Remember that we mentioned that cython code is not always syntactically correct python code? Sometimes you might want to write code that can be compiled as cython, but would also work as python, as a fall-back (e.g., when you don't have a compiler, or some-such). If you want to do that, you can use the cython API. The following cell is a simple example. This can be switched between (un-compiled) python and (compiled) cython by adding/removing the `%%cython` cell magic command at the top of the cell.

In [31]:
import cython
@cython.locals(n=cython.int)
def fib_pure_python(n):
    cython.declare(a=cython.int,
                   b=cython.int,
                   i=cython.int)
    a, b = 1, 1
    for i in range(n):
        a, b = a+b, a
    return a


In [32]:
%%cython
import cython
@cython.locals(n=cython.int)
def fib_pure_pythonx(n):
    cython.declare(a=cython.int,
                   b=cython.int,
                   i=cython.int)
    a, b = 1, 1
    for i in range(n):
        a, b = a+b, a
    return a


In [34]:
time_fib_pure_python = %timeit -o fib_pure_python(10)
time_fib_pure_pythonx = %timeit -o fib_pure_pythonx(10)
print(time_fib_pure_python.best/time_fib_pure_pythonx.best)

The slowest run took 5.73 times longer than the fastest.
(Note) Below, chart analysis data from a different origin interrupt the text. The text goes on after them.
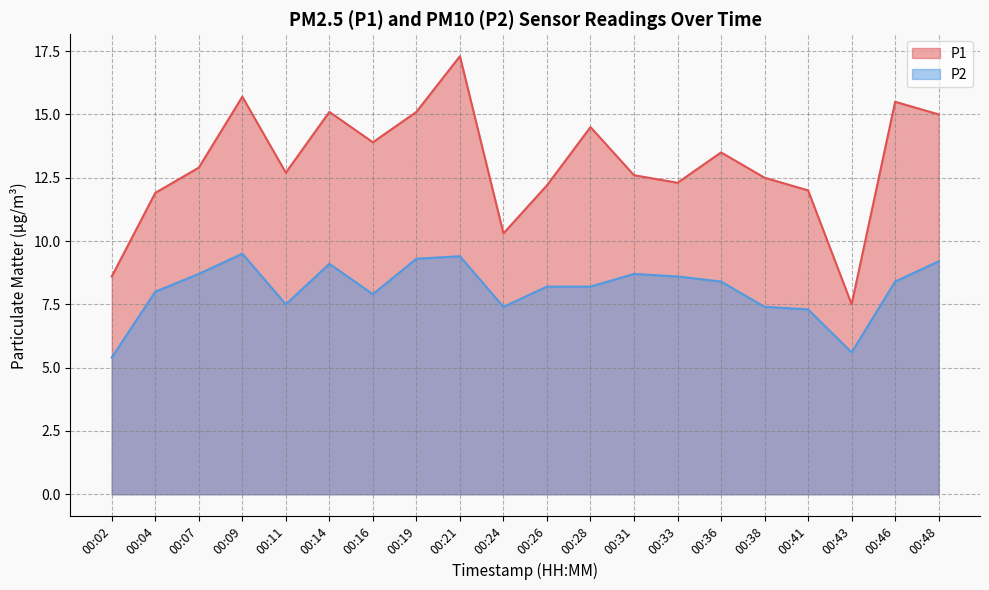

Which series has the widest spread of values?

P1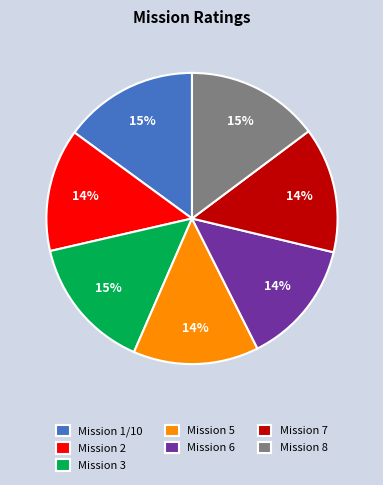

To the nearest percent, what percentage of the pie is Mission 3?

15%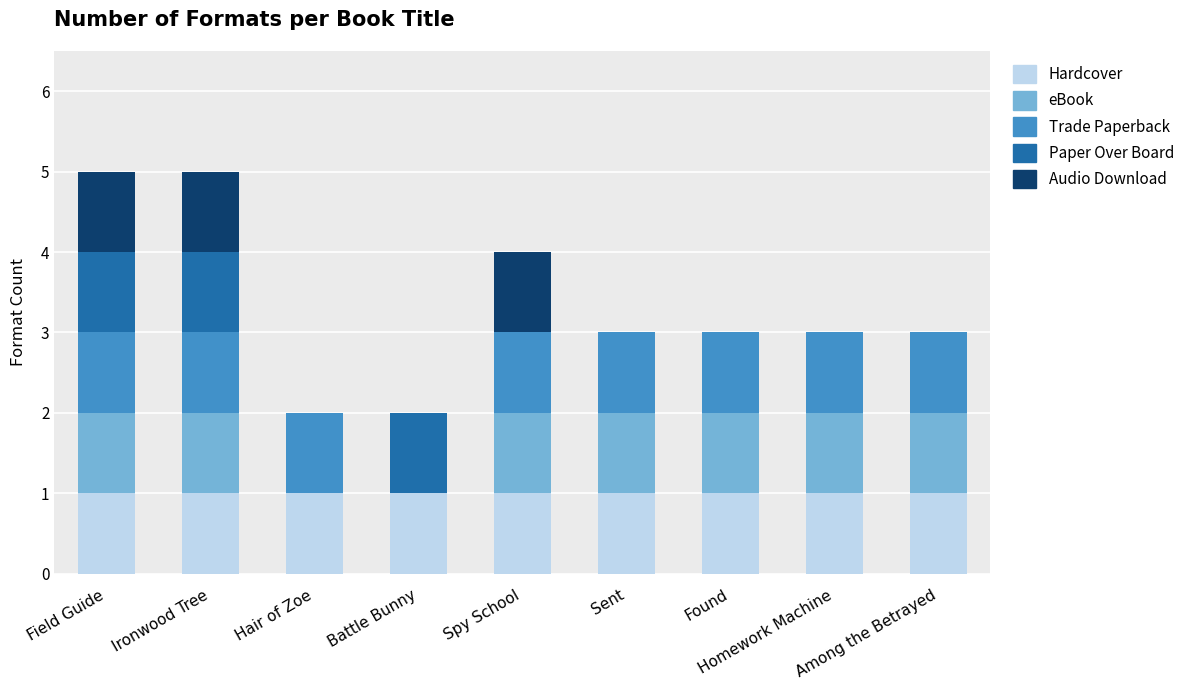

Which series has the largest total across all categories?

Hardcover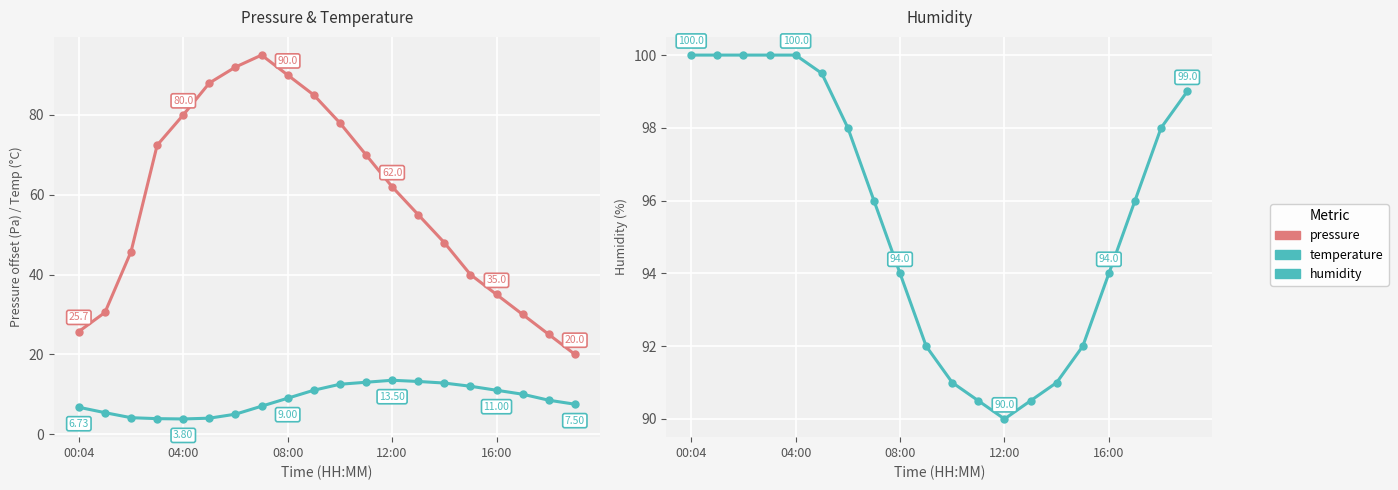

True or false: temperature and pressure cross at least once.

False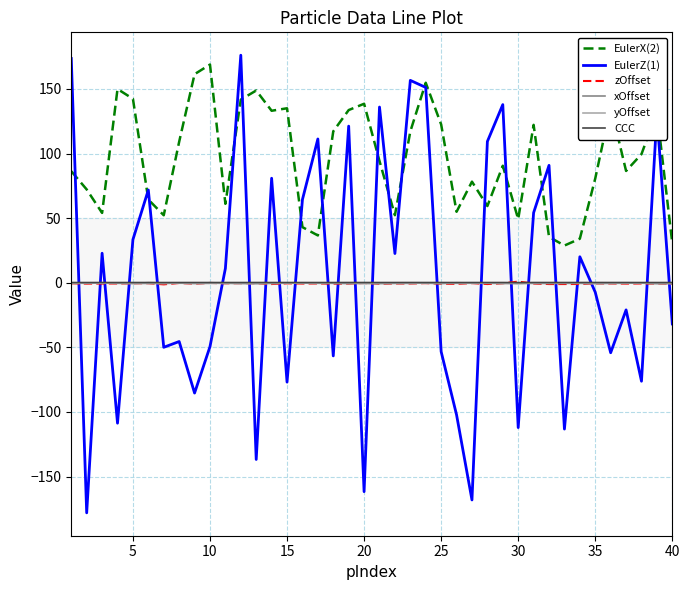

True or false: zOffset and EulerX(2) cross at least once.

False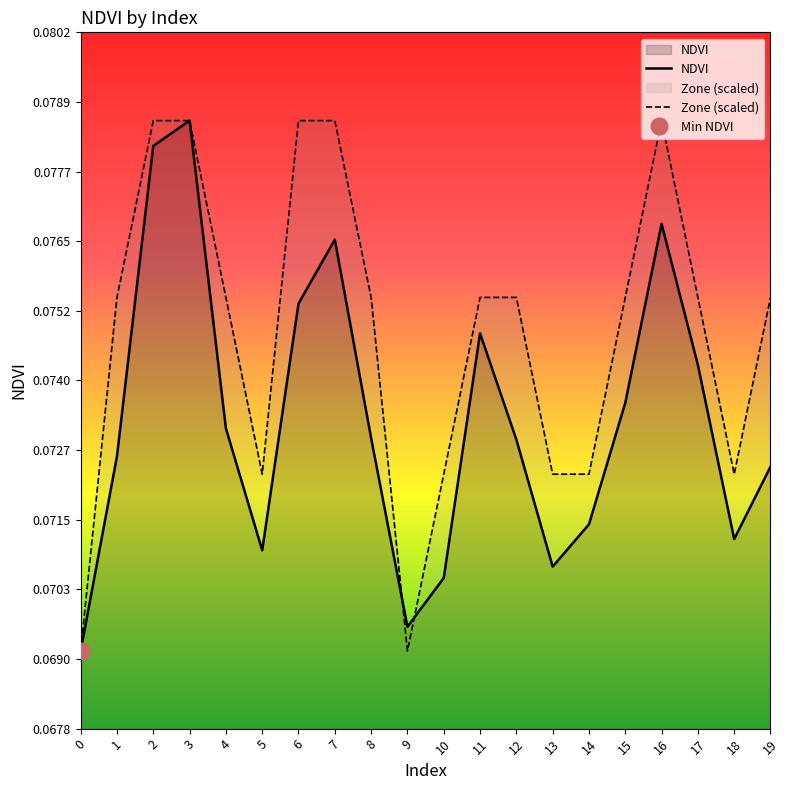

True or false: NDVI has more than 0 interior local peaks.

True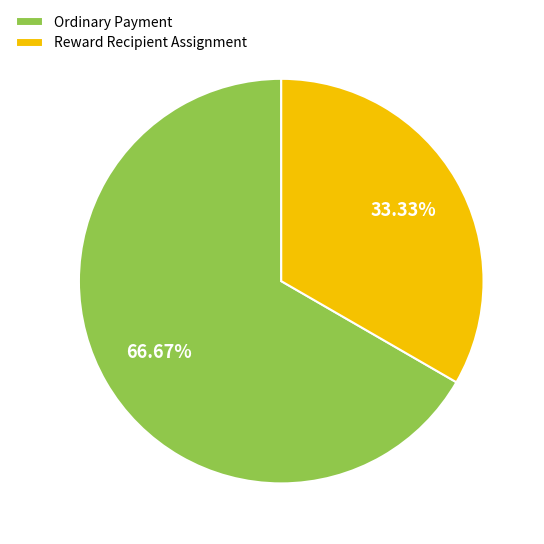

To the nearest percent, what is the average slice percentage?

50%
This could mean that an intermediate result is being cached 
100000 loops, best of 3: 1.7 µs per loop
The slowest run took 20.49 times longer than the fastest. This could mean that an intermediate result is being cached 
10000000 loops, best of 3: 54.4 ns per loop
31.263009706321906


### Question: why do you think this results in an even more dramatic speedup?